May 24, 2016

std::function - to bind or not to bind?

In my previous post about delegates I wrote how to bind a member function to std::function. There was a lot of template magic involved in order to pass the correct number of placeholders. Shortly after I published I received a lot of feedback and I’m very grateful for this. One advice was not to use std::bind() at all.

I’ll paste directly the code from one of the comments and will make some time measurements:

template <class T, class R, class ... Args>
auto make_function(T t, R(T::*mem_fn)(Args...))
{
  return [t, mem_fn] (Args ... args) mutable -> R { return ((t).*(mem_fn))(args...); };
}

As you can see - it’s usual lambda that can be converted to std::function.
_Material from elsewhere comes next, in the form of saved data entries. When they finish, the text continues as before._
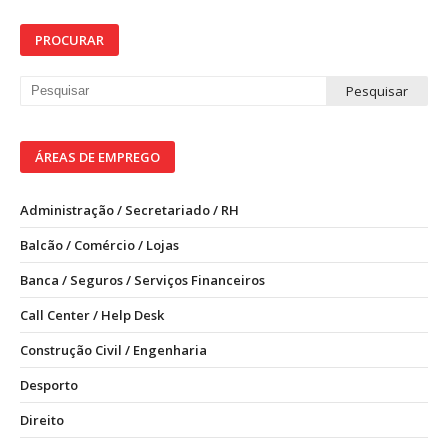
PROCURAR
ÁREAS DE EMPREGO
Administração / Secretariado / RH
Balcão / Comércio / Lojas
Banca / Seguros / Serviços Financeiros
Call Center / Help Desk
Construção Civil / Engenharia
Desporto
Direito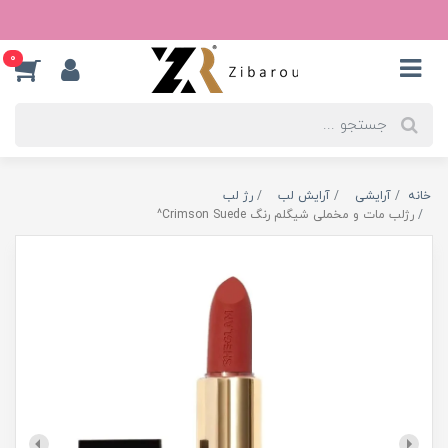
0
خانه
آرایشی
آرایش لب
رژ لب
رژلب مات و مخملی شیگلم رنگ Crimson Suede^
My first thoughts were that lambda should be slower - we have a function call and a lambda call over it. To be honest, I don’t know how std::bind works, maybe it also creates some wrappers? Anyway, let’s benchmark:

struct S
{
	int foo(int a, int b)
	{
		return a + b;
	}
};

int main()
{
	const uint32_t NUM_TESTS{ 10 };
	const uint32_t NUM_ITERATIONS{ 100000000 };

	volatile int res{ 0 };

	S s;
	function<int(int, int)> f{ bind(&S::foo, &s, placeholders::_1, placeholders::_2) }; // passing an object's pointer as I did in previous article

	{
		uint64_t t{ 0 };
		for (int i{ 0 }; i < NUM_TESTS; ++i)
		{
			auto start = chrono::high_resolution_clock::now();
			for (int j{ 0 }; j < NUM_ITERATIONS; ++j)
			{
				res += f(5, 10);
			}
			auto end = chrono::high_resolution_clock::now();
			auto time = chrono::duration_cast<chrono::milliseconds>(end - start);
			t += time.count();
		}

		cout << t / NUM_TESTS << "\n";
	}

	auto* ptr = &s;
	auto fPtr = &S::foo;
	function<int(int, int)> f2 = [ptr, fPtr](int a, int b){ return ((ptr)->*(fPtr))(a, b); }; // capture pointers by copy
	
	res = 0;
	{
		uint64_t t{ 0 };
		for (int i{ 0 }; i < NUM_TESTS; ++i)
		{
			auto start = chrono::high_resolution_clock::now();
			for (int j{ 0 }; j < NUM_ITERATIONS; ++j)
			{
				res += f2(5, 10);
			}
			auto end = chrono::high_resolution_clock::now();
			auto time = chrono::duration_cast<chrono::milliseconds>(end - start);
			t += time.count();
		}

		cout << t / NUM_TESTS << "\n";
	}

	cin.get();

	return 0;
}

On my machine I have around 400ms for both std::bind() and lambda. Not bad. My previous code can be simplified dramatically now - there’s no need in std::bind() and accompanying template tricks.